Rispondo da insegnante, anche se la memoria da studente è ancora viva.
Molto interessante l’articolo e vi sono spunti che possono aprire a discussioni costruttive. Ma vorrei mettere l’accento su quella che a me pare una contraddizione.
Questa società che insegna il “tutto e subito”, dove tutto deve essere morso e gettato per far posto da altro, mal si accorda con la scuola dove tutto deve essere necessariamente lento per poter essere “masticato e digerito”. Ma dici che “le metodologie d’insegnamento e gli stessi insegnanti risultano vetusti e non al passo con i tempi”.
Mi pare che se andassimo al passo con i tempi dovremmo affrontare in modo superficiale ogni argomento , correre per passare subito ad altro.
Non è questo il compito della scuola.
Non so se ho mal interpretato il tuo pensiero.
Da allieva il mio grazie va a quegli insegnanti che a suo tampo ho odiato perchè chiedevano la nostra anima a suon di 2 e 3.

Serie di foto di singole scene:
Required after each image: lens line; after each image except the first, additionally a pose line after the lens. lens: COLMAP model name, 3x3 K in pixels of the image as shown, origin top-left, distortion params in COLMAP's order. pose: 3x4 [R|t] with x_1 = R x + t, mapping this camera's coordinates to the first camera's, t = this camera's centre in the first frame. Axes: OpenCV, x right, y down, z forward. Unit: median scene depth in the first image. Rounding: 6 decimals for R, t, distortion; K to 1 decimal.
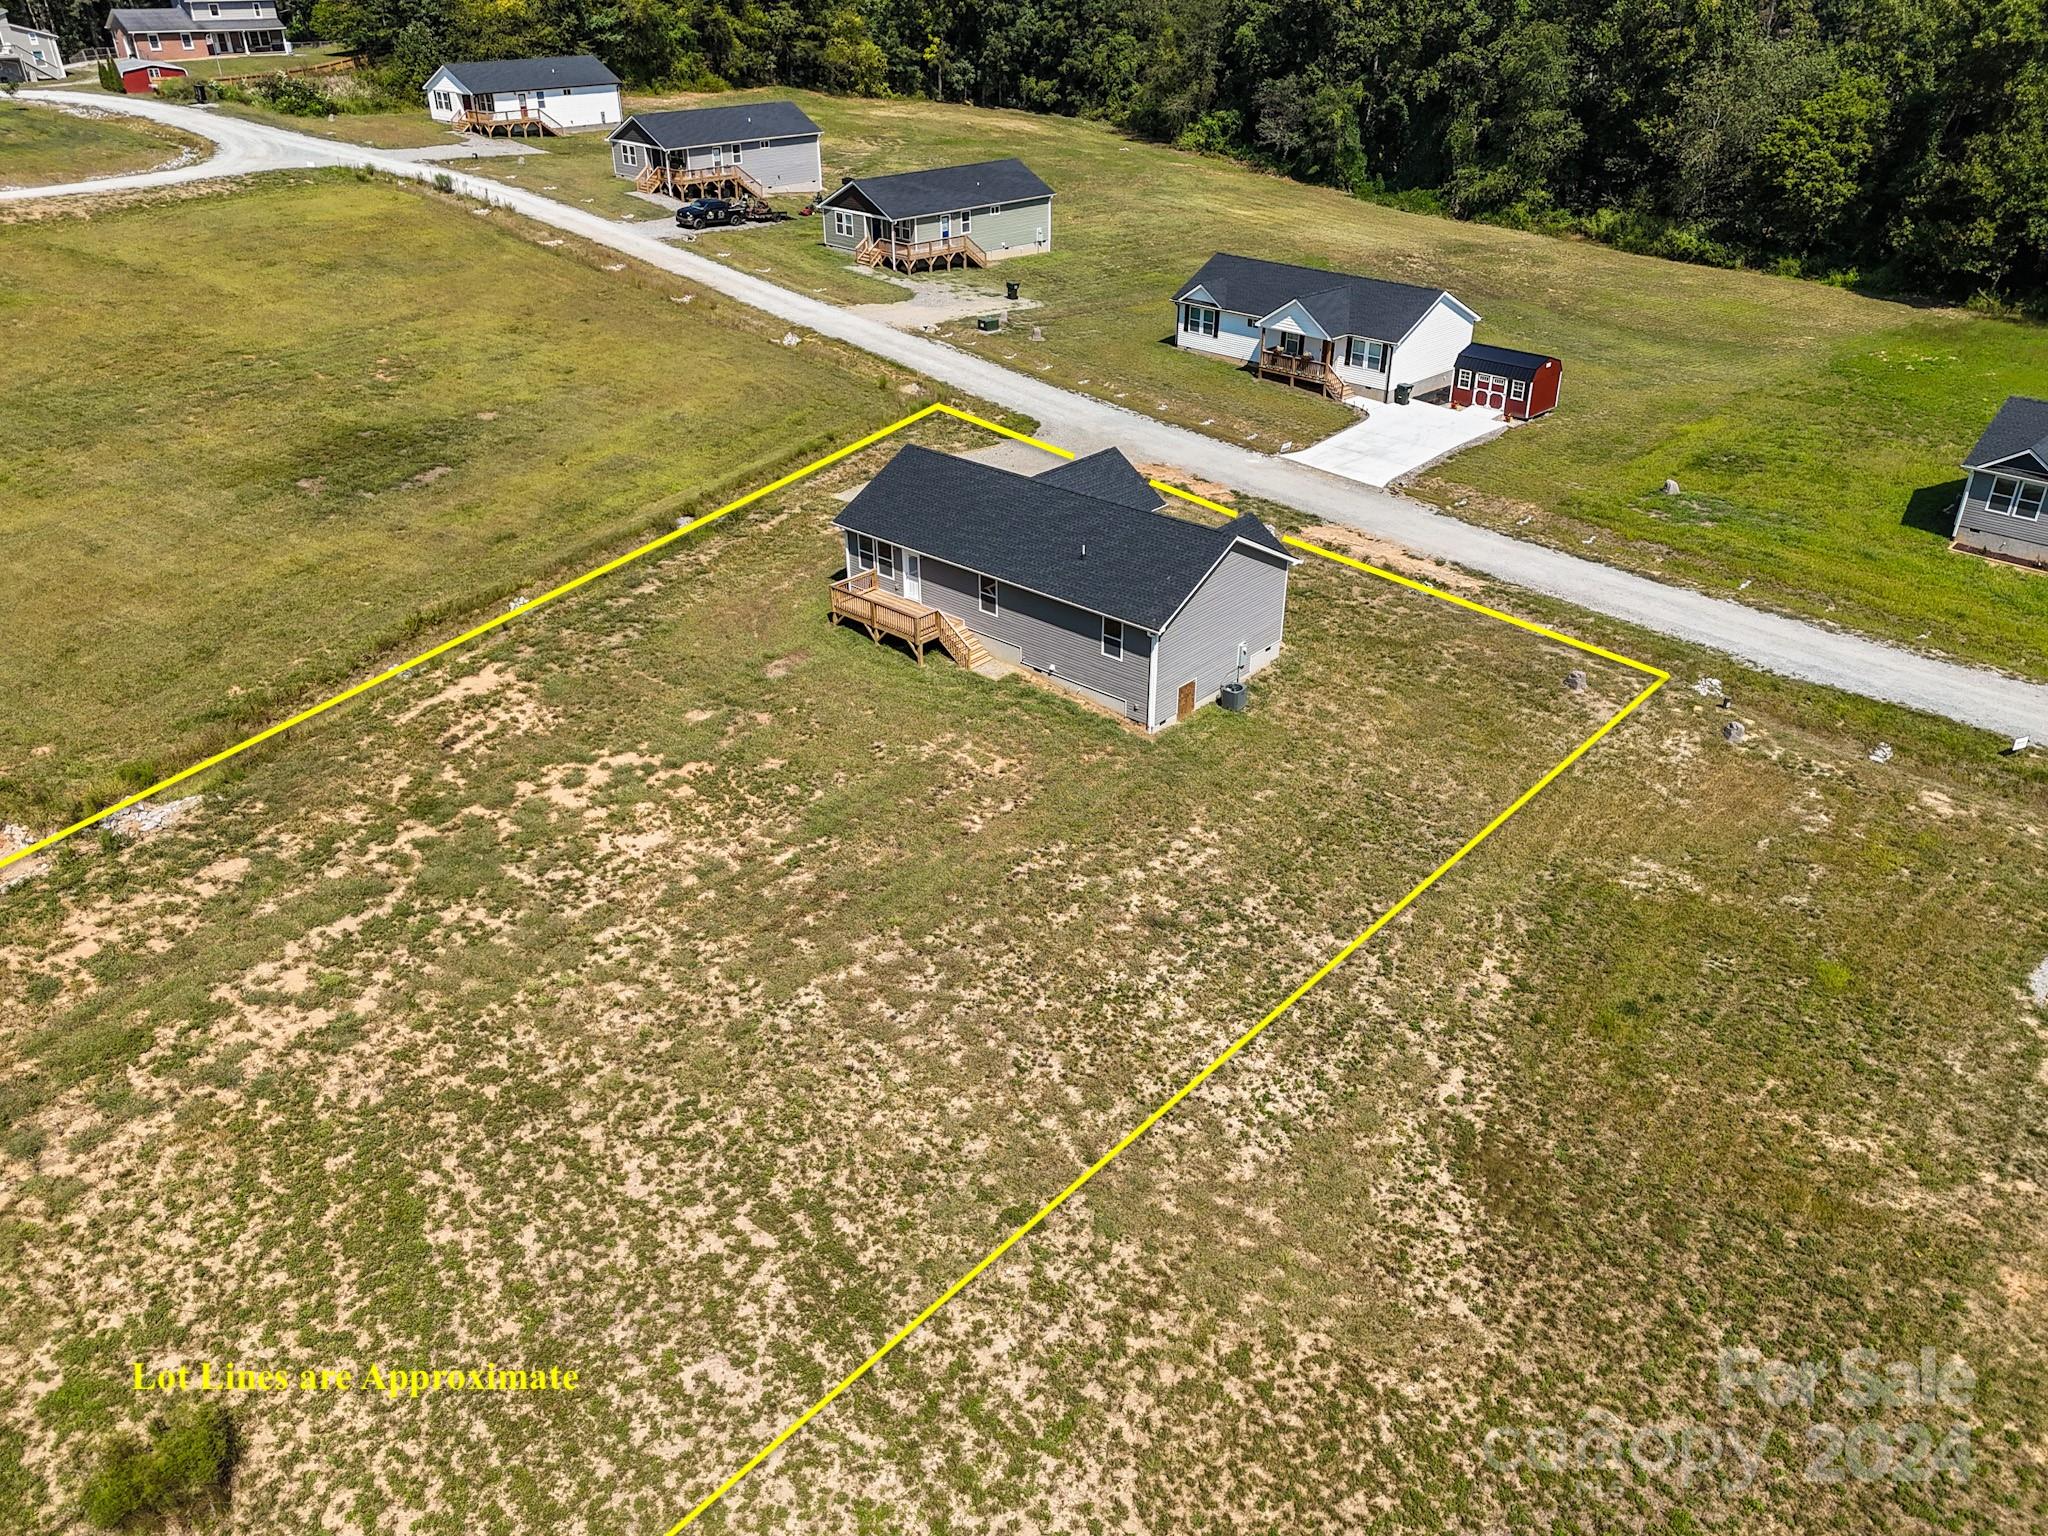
lens RADIAL K [[1505.4, 0, 1024.0], [0, 1505.4, 768.0], [0, 0, 1]] dist [0.077626, -0.075129]
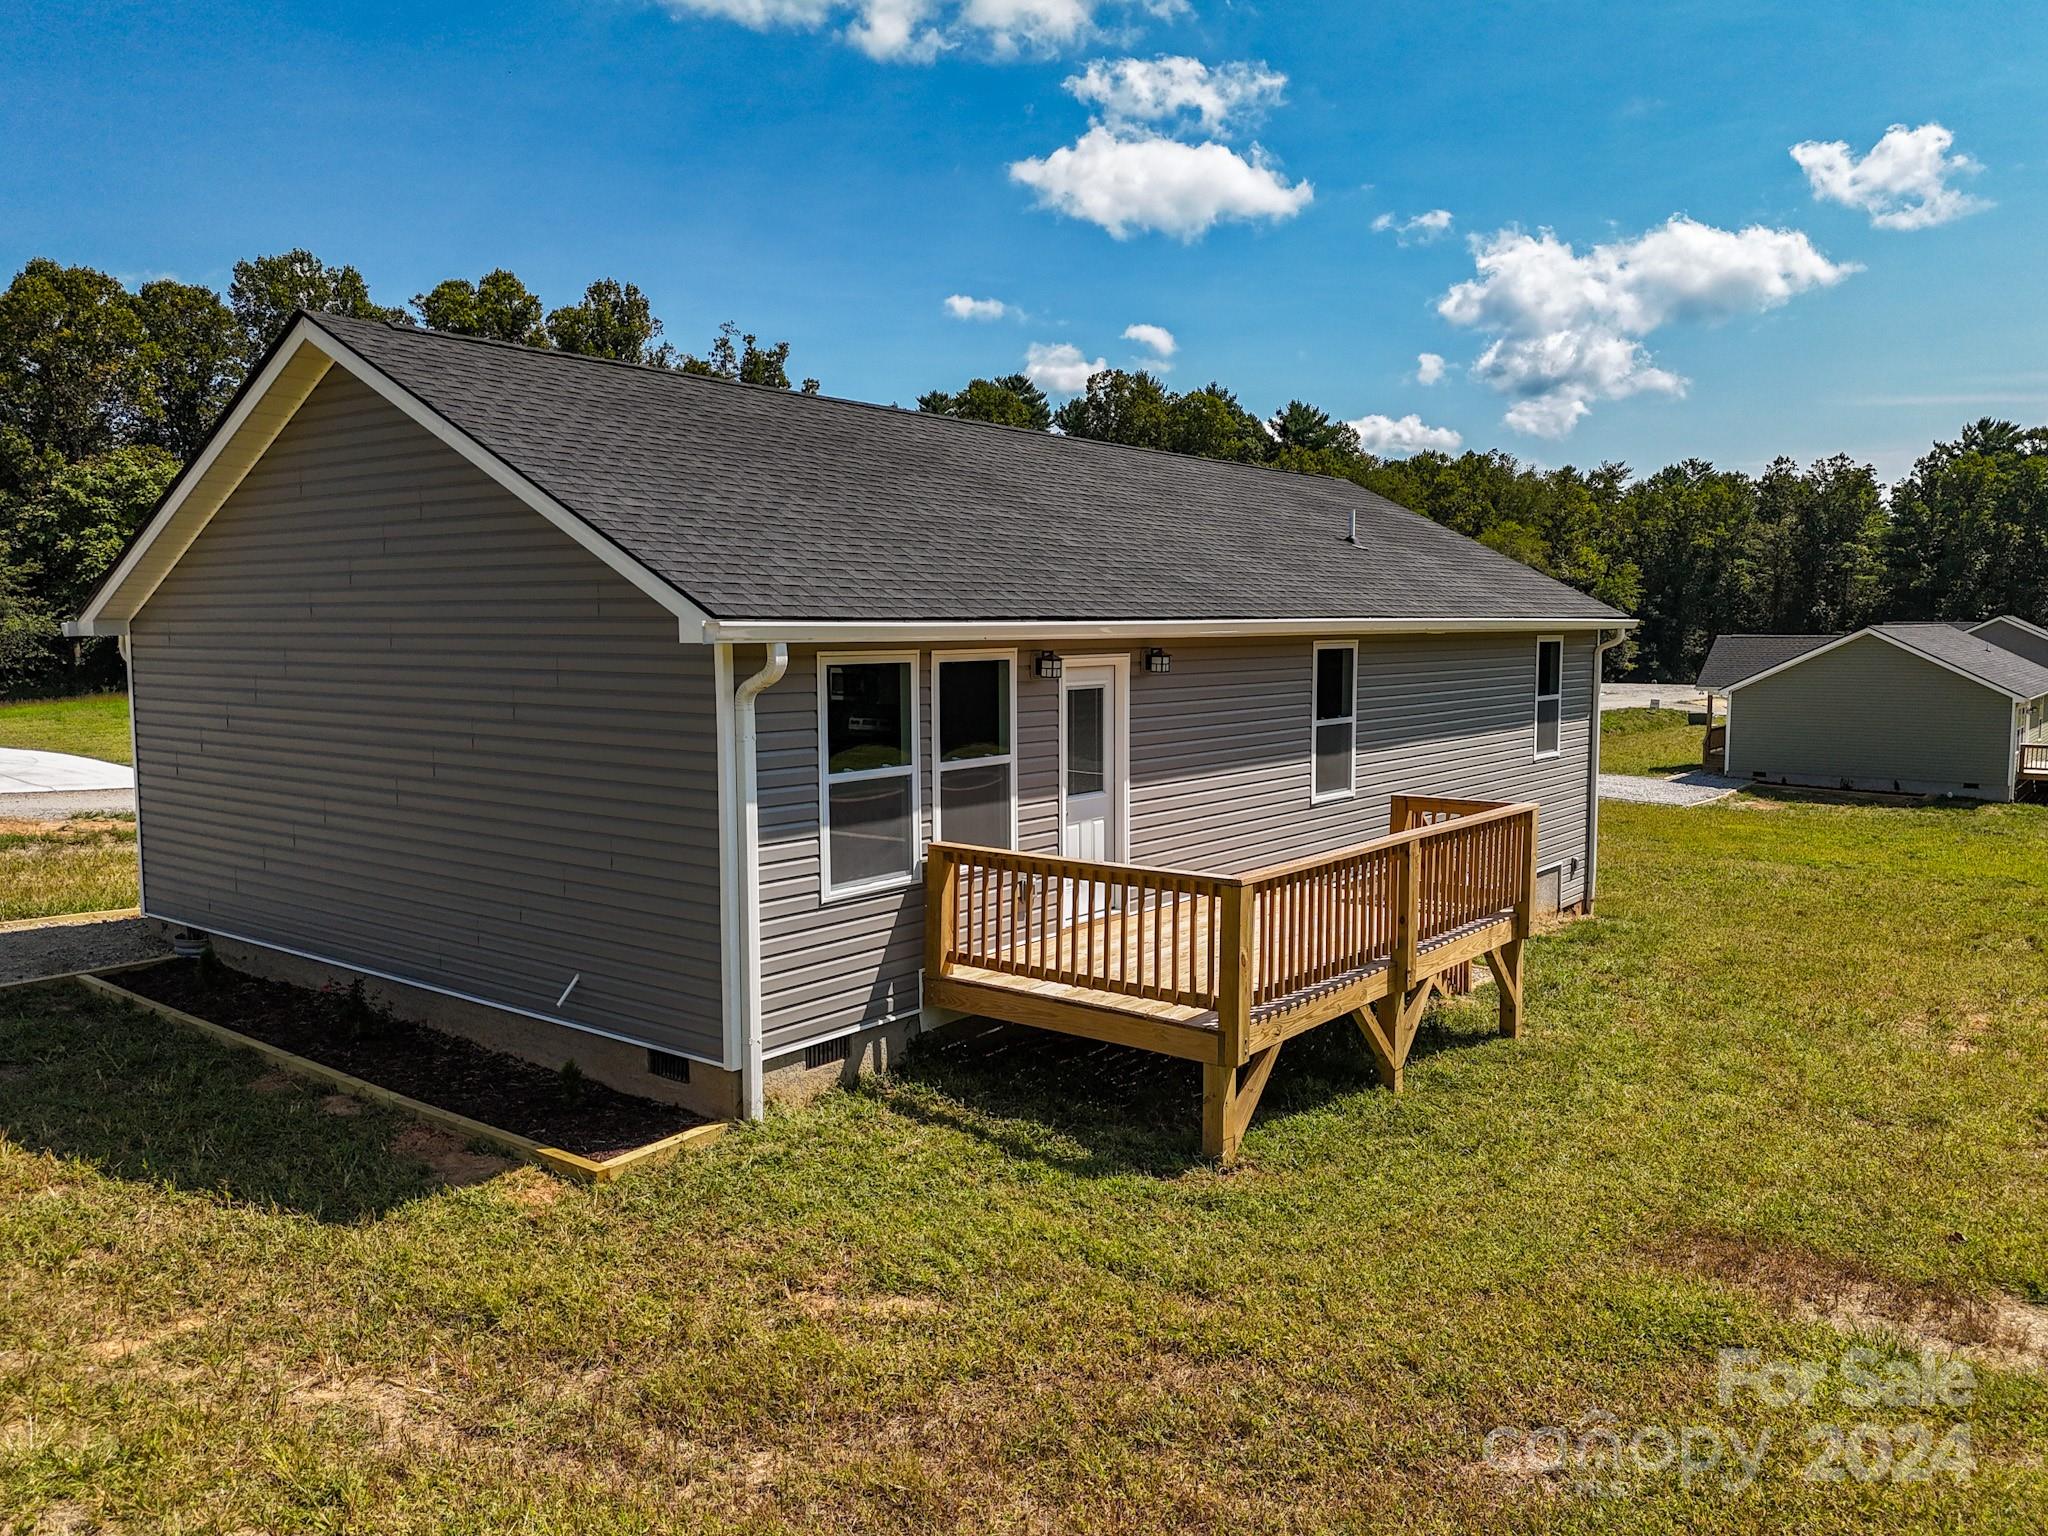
lens RADIAL K [[1505.4, 0, 1024.0], [0, 1505.4, 768.0], [0, 0, 1]] dist [0.077626, -0.075129]
pose [[-0.052102, -0.093876, 0.994220, -0.223856], [0.488403, 0.865988, 0.107363, -0.127932], [-0.871061, 0.491174, 0.000729, 0.821297]]
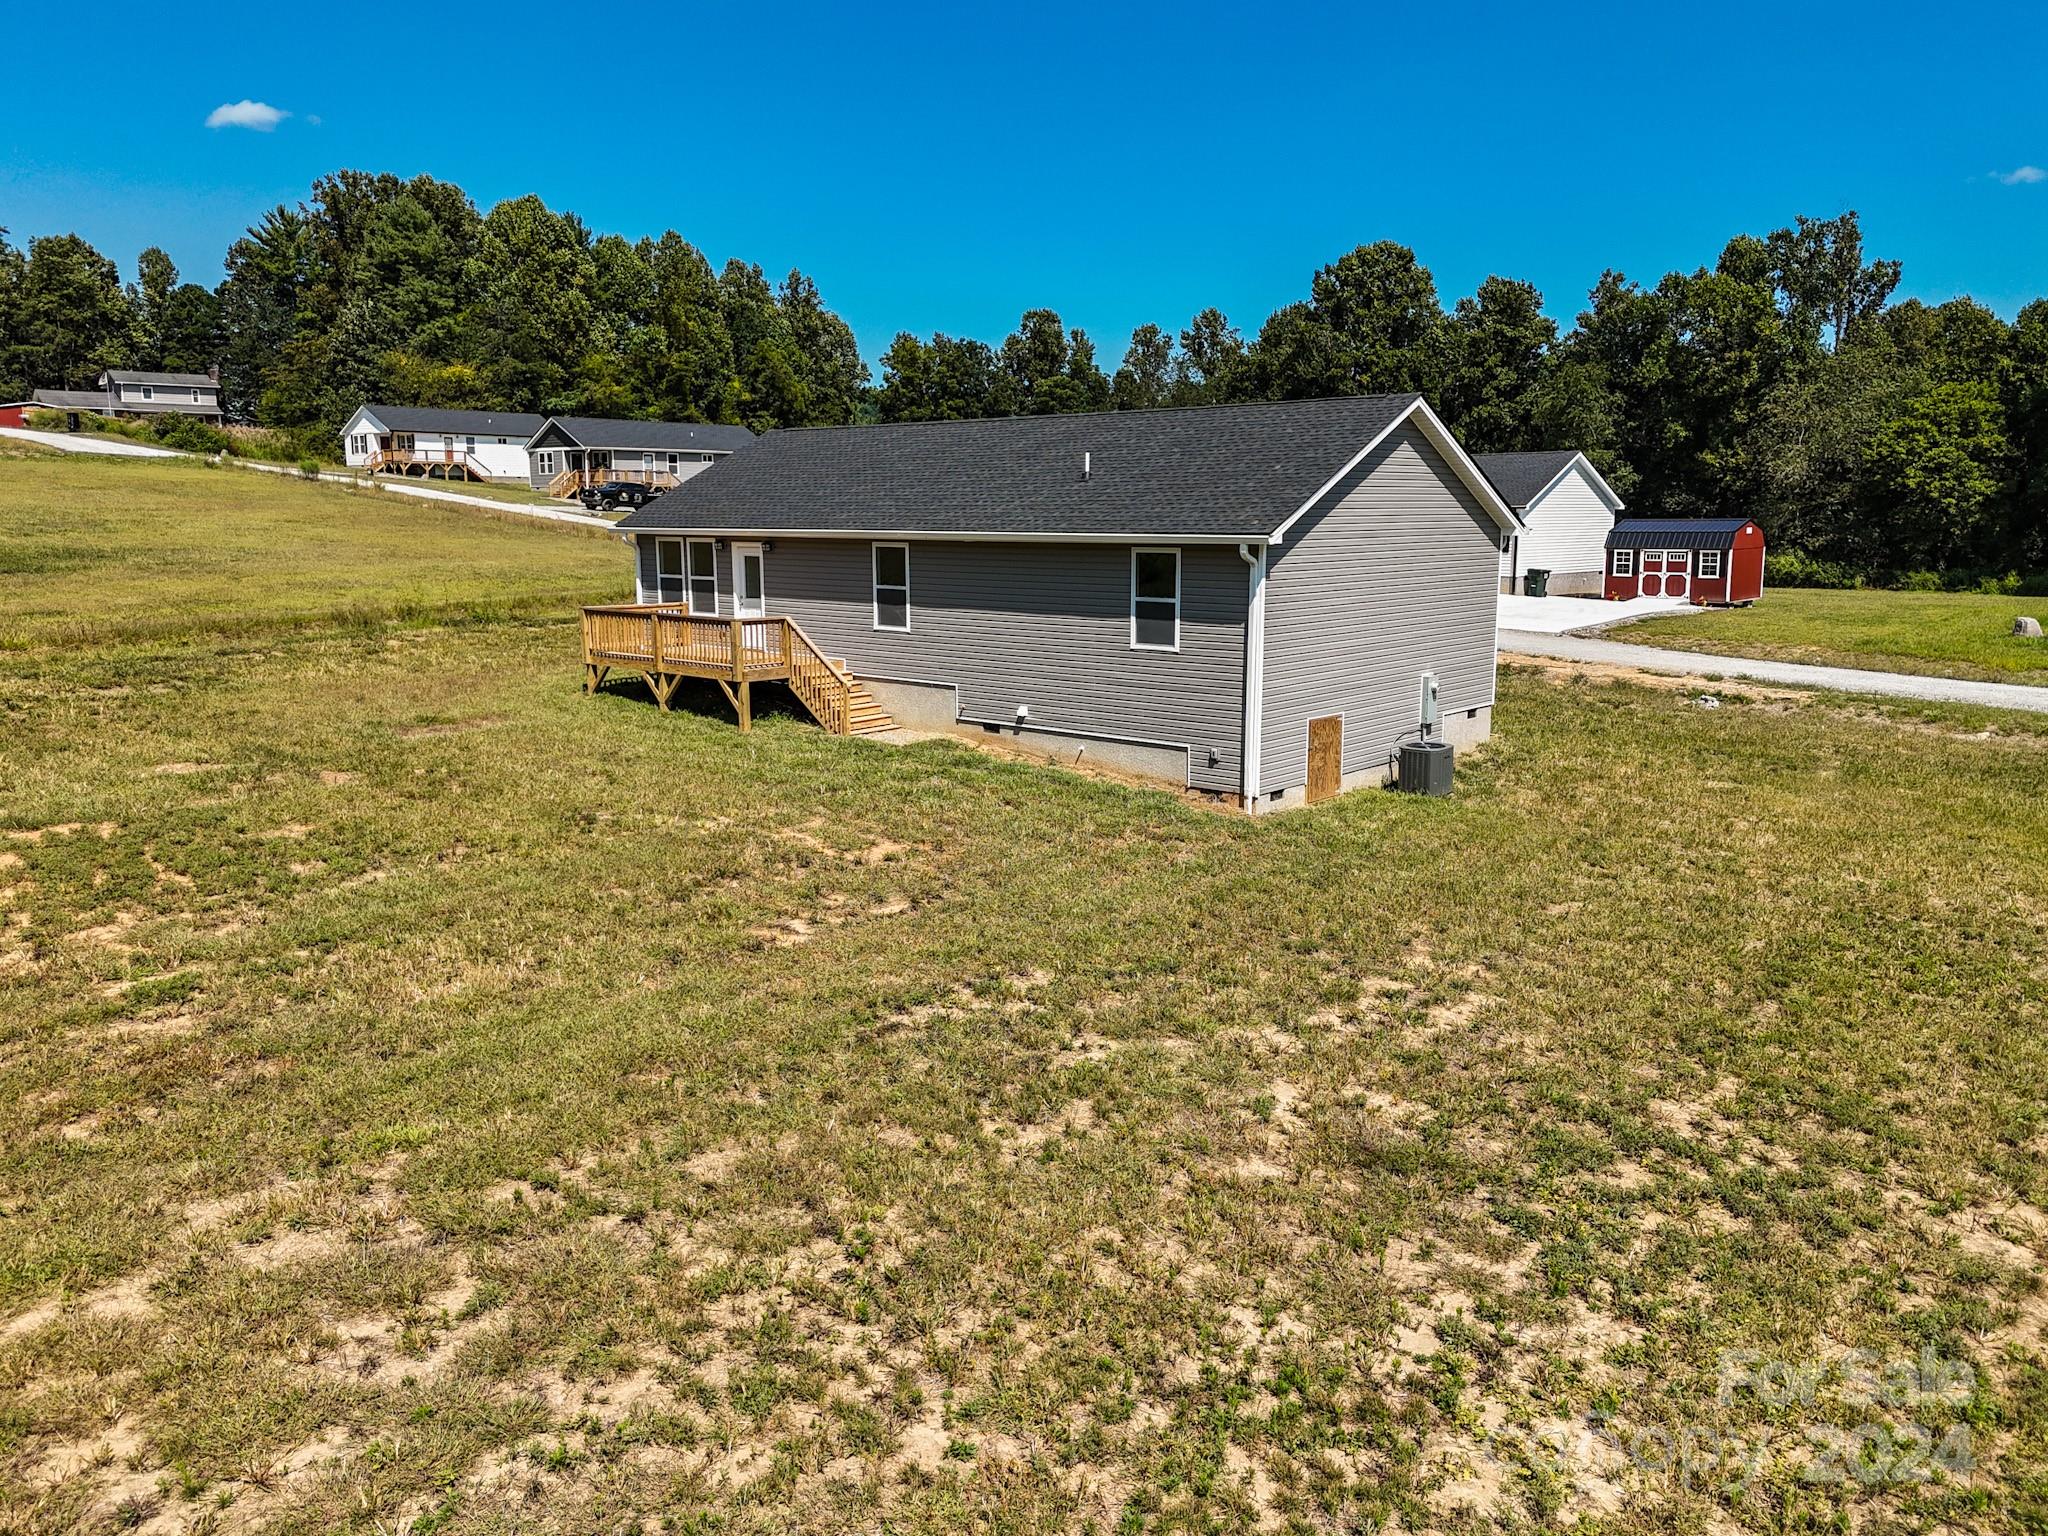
lens RADIAL K [[1505.4, 0, 1024.0], [0, 1505.4, 768.0], [0, 0, 1]] dist [0.077626, -0.075129]
pose [[0.999995, 0.000706, 0.003061, 0.013723], [0.000349, 0.943328, -0.331861, 0.078510], [-0.003122, 0.331860, 0.943323, 0.438241]]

▶ _Cosa fare_:
Per favore, modifica il brano sulla scuola: riportane tutto il testo da "Molto interessante l’articolo" fino a "pare una contraddizione.", mettendo "stimolante" al posto di "interessante".

▶ _Esercizio svolto_:
Molto stimolante l’articolo e vi sono spunti che possono aprire a discussioni costruttive. Ma vorrei mettere l’accento su quella che a me pare una contraddizione.